First, Sense.  Sense is a basic human starting point.  With the sensations of our bodies we see and touch, smell and hear and taste.  We sense-out a world to inhabit, and feel our way towards ideas, observations and habits.  As children, our thoughts about the world emerge only after years of sensing it, and then, later on in life, after we find that we have thought too much about the world, we “return to our senses” in an attempt to rediscover something fundamental about what we think.

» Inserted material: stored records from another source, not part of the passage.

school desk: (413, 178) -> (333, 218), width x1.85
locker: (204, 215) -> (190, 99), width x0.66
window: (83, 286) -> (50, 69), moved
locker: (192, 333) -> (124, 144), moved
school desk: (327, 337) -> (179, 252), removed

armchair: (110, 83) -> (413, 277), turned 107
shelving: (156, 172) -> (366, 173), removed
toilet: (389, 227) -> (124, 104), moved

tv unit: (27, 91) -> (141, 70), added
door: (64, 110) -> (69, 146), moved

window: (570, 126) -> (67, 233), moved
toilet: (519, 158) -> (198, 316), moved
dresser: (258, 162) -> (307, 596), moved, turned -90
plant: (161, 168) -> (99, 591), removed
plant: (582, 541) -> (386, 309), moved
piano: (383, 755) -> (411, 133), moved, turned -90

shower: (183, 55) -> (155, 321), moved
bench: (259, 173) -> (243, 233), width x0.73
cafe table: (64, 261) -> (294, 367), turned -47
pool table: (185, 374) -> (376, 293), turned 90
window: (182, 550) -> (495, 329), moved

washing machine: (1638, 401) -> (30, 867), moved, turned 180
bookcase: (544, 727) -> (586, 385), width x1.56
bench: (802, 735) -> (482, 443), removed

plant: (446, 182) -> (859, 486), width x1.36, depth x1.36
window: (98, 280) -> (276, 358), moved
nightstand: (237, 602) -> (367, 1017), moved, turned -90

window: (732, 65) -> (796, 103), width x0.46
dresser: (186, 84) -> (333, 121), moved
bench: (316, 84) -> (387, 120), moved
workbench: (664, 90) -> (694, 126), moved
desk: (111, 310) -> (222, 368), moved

In the midst of these discoveries, Scale is an experience of the capacity of these sensations—it is our experience of how much we can sense given the constraints of our bodies.  “Human scale” is a concept that architects use to design built environments that fit the dimensions and capacities of human senses: seating that rises 20” off the ground where our knees bend, knobs that fit in the palm of our hand, and interiors that are conditioned to remain at a comfortable 21°C, with a relative humidity between 25-60%.

Cherneff’s imagined world runs parallel to our human-scaled, “architectural” world, sharing references to familiar forms, functions, places and techniques, and yet the artistry of his work is revealed by the differences in his imagined world—especially in the reversed approach that the work takes to Sense and Scale.  Rather than using the measured constraints of human sense-experience to design a world that fits human bodies, the artifacts of the exhibition appear to be the result of a world in which specific material and compositional sensations are prioritized over useful functions and inhabitable environments.

How can Sense and Scale result from a world? Consider the model-like artifacts—the little buildings: Tart-Tower (2012), Chapel (2010) and Bombed Armoury (1997). They obviously cannot be inhabited because of their size, but neither can they be scaled up and “built from”, as might be done from an architectural model.  Bombed Armoury has no “entrance”, only a series of punched apertures and gouges that appear to be the result of an explosive, toxic inferno.  And then, as a raku-fired ceramic structure, that is exactly the world that it came from.  As a “building” it is a small-scaled storage facility for the world of its conception.

Similarly, the Viewing Platform (2004), Slicing Implement (2007), and Machine for Living (2011) each purport to be objects of use, and play upon our human enticement toward technology, and yet each operates according to a scale and materiality that was only useful in the world that created it.  In our inclinations to “inhabit” or “use” the artifacts, our imagination of their origins is activated, and our attention to their unique material properties is heightened as we seek to get a grasp on their relation to our world.

Sense + Scale: Ideas for a world Imagined, is not a guild review to determine mastery of a specific media, nor a catalogue of rigorously tested variations on a specific theme, but a diverse and imaginative convocation of artifacts that have gathered as ambassadors of other worlds.  Curated by architect Steve DiPasquale, the Crafts Council of BC Gallery has been fractured into as many wall-planes and platforms as there are artifacts, in order to bring these worlds together close enough to create a cohesive space, but not so close as to suggest a single point of origin.  These artifacts are similar enough to our human world that they share the same references, but different enough in scale, sensibility and materiality to cause us to reflect upon what is lost when our own world prioritizes function and legibility over tactility and mystery.